Memoir / Chapter 10
Softly,
I will leave you
Softly.
For my heart would break,
if you should wake
and see me go.
So I leave you,
Softly.
Long before you'll miss me--
Long before your arms
can beg me stay
for one more hour,
or one more day.
After all the years,
I can't bear the tears
to fall,
so softly, so softly
As I leave you then.
I will leave you then.
"Lois. Lo-is. Wake up, honey. Wake up now."
Clark was gently shaking me awake. Our room was dark, moonlight filtering wanly through the shuttered windows.
"Lois, you were crying in your sleep. Is everything alright?" He brushed a strand of hair out of my eyes.
"Fine. I'm fine."
"Honey, why were you crying?"
"Must've been a bad dream. I don't remember." I lied. I'm not sure why. I know I could have shared it with him—I just didn't want to encumber him with one more thing. In truth, I still remembered part of the dream and the fragments of a song. Leah and another friend of ours, Bobby, were Sales Executives at a large insurance company and they were very competitive, but they were good friends. Sometimes, as friends will do, they would fight. She shared with me their strategy for making up. They would get together and get drunk and listen to really, incredibly sad songs. They would cry and make up. It sounded almost barbaric to me, that they would subject themselves willingly to such torture, but she assured me that it was very cathartic. They had a play list and the final piece was always "Softly, As I Leave You." The Elvis version of it—complete with spoken introduction by Elvis about the origin of the song. Well, even without booze it was a tear-jerker of a song. I don't know why the song was on my mind—I hadn't heard it in years. Not since Leah had passed away.
"You sure?"
"I'm fine. Really."
His face was obscured by shadow, but I knew he was searching my face to see if I was holding back. At length, I broke the silence:
"Remember my friend Leah?"
"Of course, how could I forget?"
"She had a theory about aging."
"Why does that not surprise me? Didn't she have a lot of theories." She did, that was true. He didn't mean anything bad by it. She was something of a genius—but not in the mad-scientist-I-want-to-rule-the-world sort of way that we were so accustomed to in our lives. I think she always knew that Clark was Superman, but she never said anything. You could tell her anything. She never judged—just listened.
"Anyway," I continued, "she thought that the human brain was like a computer.
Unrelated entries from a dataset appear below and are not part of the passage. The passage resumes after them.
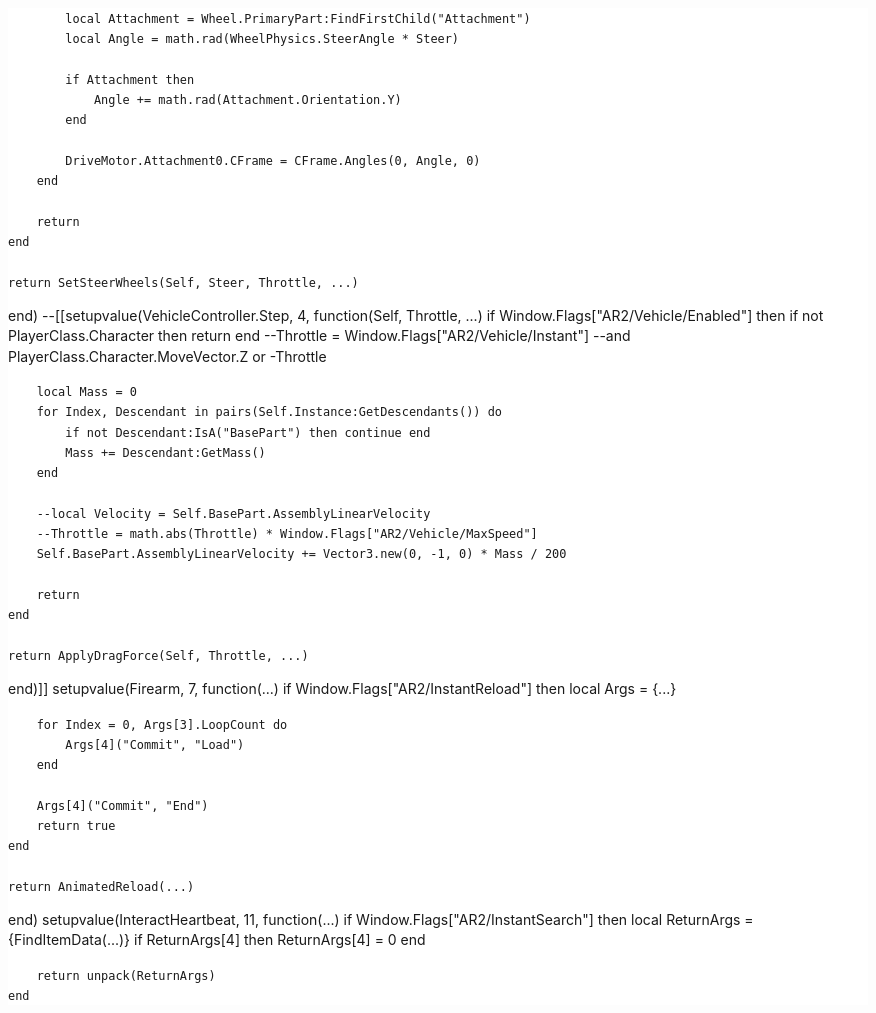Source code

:             local Attachment = Wheel.PrimaryPart:FindFirstChild("Attachment")
            local Angle = math.rad(WheelPhysics.SteerAngle * Steer)

            if Attachment then
                Angle += math.rad(Attachment.Orientation.Y)
            end

            DriveMotor.Attachment0.CFrame = CFrame.Angles(0, Angle, 0)
        end

        return
    end

    return SetSteerWheels(Self, Steer, Throttle, ...)
end)
--[[setupvalue(VehicleController.Step, 4, function(Self, Throttle, ...)
    if Window.Flags["AR2/Vehicle/Enabled"] then
        if not PlayerClass.Character then return end
        --Throttle = Window.Flags["AR2/Vehicle/Instant"]
        --and PlayerClass.Character.MoveVector.Z or -Throttle

        local Mass = 0
        for Index, Descendant in pairs(Self.Instance:GetDescendants()) do
            if not Descendant:IsA("BasePart") then continue end
            Mass += Descendant:GetMass()
        end

        --local Velocity = Self.BasePart.AssemblyLinearVelocity
        --Throttle = math.abs(Throttle) * Window.Flags["AR2/Vehicle/MaxSpeed"]
        Self.BasePart.AssemblyLinearVelocity += Vector3.new(0, -1, 0) * Mass / 200

        return
    end

    return ApplyDragForce(Self, Throttle, ...)
end)]]
setupvalue(Firearm, 7, function(...)
    if Window.Flags["AR2/InstantReload"] then
        local Args = {...}

        for Index = 0, Args[3].LoopCount do
            Args[4]("Commit", "Load")
        end

        Args[4]("Commit", "End")
        return true
    end

    return AnimatedReload(...)
end)
setupvalue(InteractHeartbeat, 11, function(...)
    if Window.Flags["AR2/InstantSearch"] then
        local ReturnArgs = {FindItemData(...)}
        if ReturnArgs[4] then ReturnArgs[4] = 0 end

        return unpack(ReturnArgs)
    end
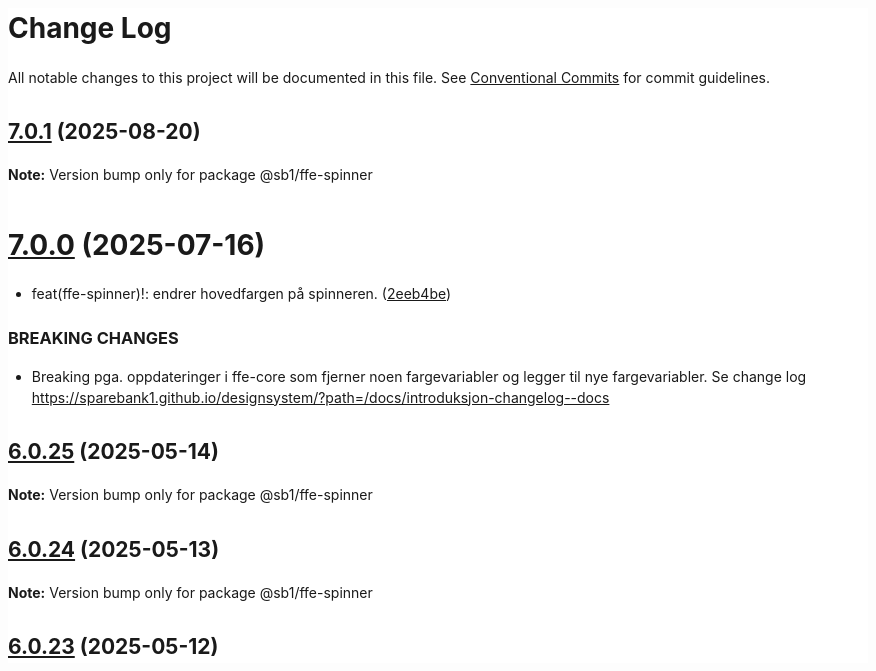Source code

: # Change Log

All notable changes to this project will be documented in this file.
See [Conventional Commits](https://conventionalcommits.org) for commit guidelines.

## [7.0.1](https://github.com/SpareBank1/designsystem/compare/@sb1/ffe-spinner@7.0.0...@sb1/ffe-spinner@7.0.1) (2025-08-20)

**Note:** Version bump only for package @sb1/ffe-spinner





# [7.0.0](https://github.com/SpareBank1/designsystem/compare/@sb1/ffe-spinner@6.0.25...@sb1/ffe-spinner@7.0.0) (2025-07-16)


* feat(ffe-spinner)!: endrer hovedfargen på spinneren. ([2eeb4be](https://github.com/SpareBank1/designsystem/commit/2eeb4bee713fc27ba63cfa3e3e936038e8dac8d6))


### BREAKING CHANGES

* Breaking pga. oppdateringer i ffe-core som fjerner noen fargevariabler og legger til nye fargevariabler. Se change log
https://sparebank1.github.io/designsystem/?path=/docs/introduksjon-changelog--docs





## [6.0.25](https://github.com/SpareBank1/designsystem/compare/@sb1/ffe-spinner@6.0.24...@sb1/ffe-spinner@6.0.25) (2025-05-14)

**Note:** Version bump only for package @sb1/ffe-spinner





## [6.0.24](https://github.com/SpareBank1/designsystem/compare/@sb1/ffe-spinner@6.0.23...@sb1/ffe-spinner@6.0.24) (2025-05-13)

**Note:** Version bump only for package @sb1/ffe-spinner





## [6.0.23](https://github.com/SpareBank1/designsystem/compare/@sb1/ffe-spinner@6.0.22...@sb1/ffe-spinner@6.0.23) (2025-05-12)
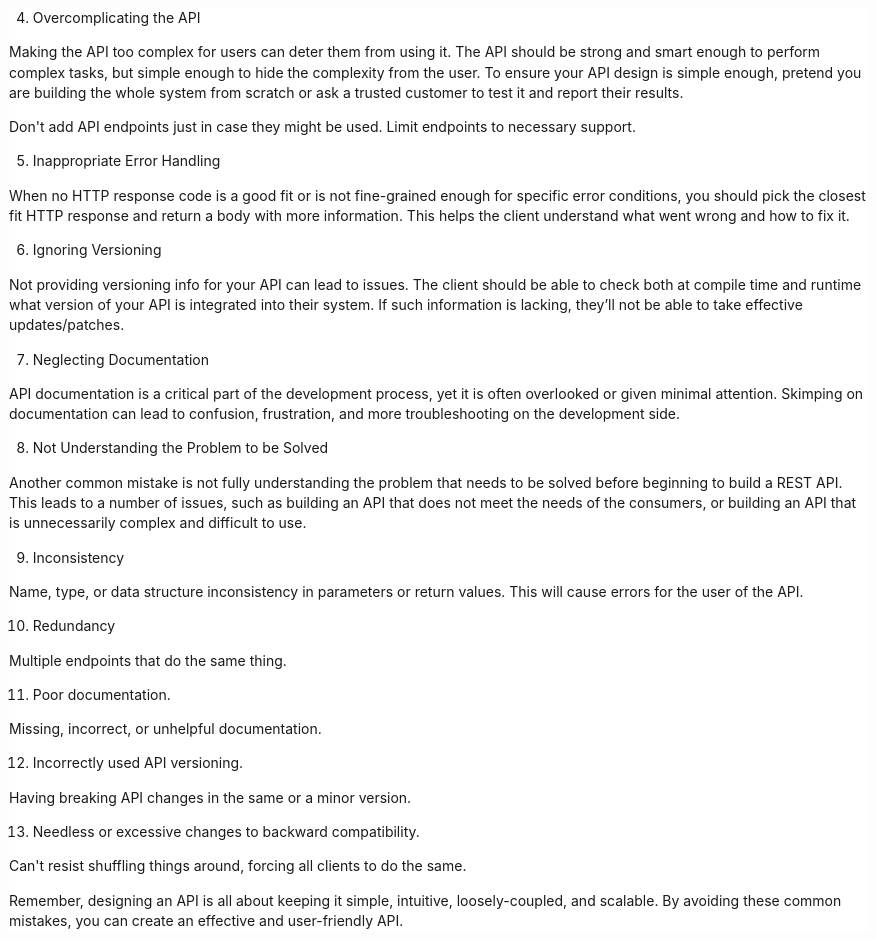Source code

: 4. Overcomplicating the API

Making the API too complex for users can deter them from using it. The API
should be strong and smart enough to perform complex tasks, but simple enough to
hide the complexity from the user. To ensure your API design is simple enough,
pretend you are building the whole system from scratch or ask a trusted customer
to test it and report their results.

Don't add API endpoints just in case they might be used. Limit endpoints to
necessary support.

5. Inappropriate Error Handling

When no HTTP response code is a good fit or is not fine-grained enough for
specific error conditions, you should pick the closest fit HTTP response and
return a body with more information. This helps the client understand what went
wrong and how to fix it.

6. Ignoring Versioning

Not providing versioning info for your API can lead to issues. The client should
be able to check both at compile time and runtime what version of your API is
integrated into their system. If such information is lacking, they’ll not be
able to take effective updates/patches.

7. Neglecting Documentation

API documentation is a critical part of the development process, yet it is often
overlooked or given minimal attention. Skimping on documentation can lead to
confusion, frustration, and more troubleshooting on the development side.

8. Not Understanding the Problem to be Solved

Another common mistake is not fully understanding the problem that needs to be
solved before beginning to build a REST API. This leads to a number of issues,
such as building an API that does not meet the needs of the consumers, or
building an API that is unnecessarily complex and difficult to use.

9. Inconsistency

Name, type, or data structure inconsistency in parameters or return values. This
will cause errors for the user of the API.

10. Redundancy

Multiple endpoints that do the same thing.

11. Poor documentation.

Missing, incorrect, or unhelpful documentation.

12. Incorrectly used API versioning.

Having breaking API changes in the same or a minor version.

13. Needless or excessive changes to backward compatibility.

Can't resist shuffling things around, forcing all clients to do the same.

Remember, designing an API is all about keeping it simple, intuitive,
loosely-coupled, and scalable. By avoiding these common mistakes, you can create
an effective and user-friendly API.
Computers could be purged and cleaned, but as they got older they slowed down and then sometimes they would stall and windows would pop up unexpectedly when you didn't request the file. She said that she thought it must be like that as people got older—their brains were so full of information and memories that sometimes the information just popped up randomly."
"So, are you telling me that it's time to delete your cookies?"
"Yeah, something like that." I smiled at him in the darkness.
He kissed me tenderly. In all our years together, I've never grown tired of kissing Clark. Sometimes his kisses were urgent and primal and other times adoring, still other times playful. The one constant was that he always made me feel special and treasured. Tonight, it seemed especially so. His hands caressed my face, his thumb wiping a tear that had leaked from the corner of my eye.
"You sure you're okay?" It was barely a whisper as his lips brushed the corner of my mouth, the words rumbling from his chest. My heart contracted and fresh tears stung the back of my eyes. How was it that the strongest man on the planet could be so gentle and so passionate?
"Yes, I'm sure." I managed to croak out breathlessly. "Clark?"
"Hmm?" He replied as he threaded the fingers of his left hand in my right hand. His hands were warm, as always—in contrast to the coolness of the wedding ring he had been wearing continuously for more than a century.
"You know I love you?" He pulled my hand to his lips and placed gentle, downy soft kisses on the pad of my thumb and my wrist.
"I had a feeling you did. I'm glad you finally told me." He teased me. Then his mood shifted slightly and he said in earnest: "Lois, I will never stop loving you."
My mouth went dry. As I said before, he always made me feel cherished, but never more than in those moments. He kissed me again, so tenderly, so reverently, I thought my heart might shatter with the emotions that he was conjuring. I felt beautiful and like my heart was breaking all at once—it was as if he was making love to me for the first time, but likely, this would be the last.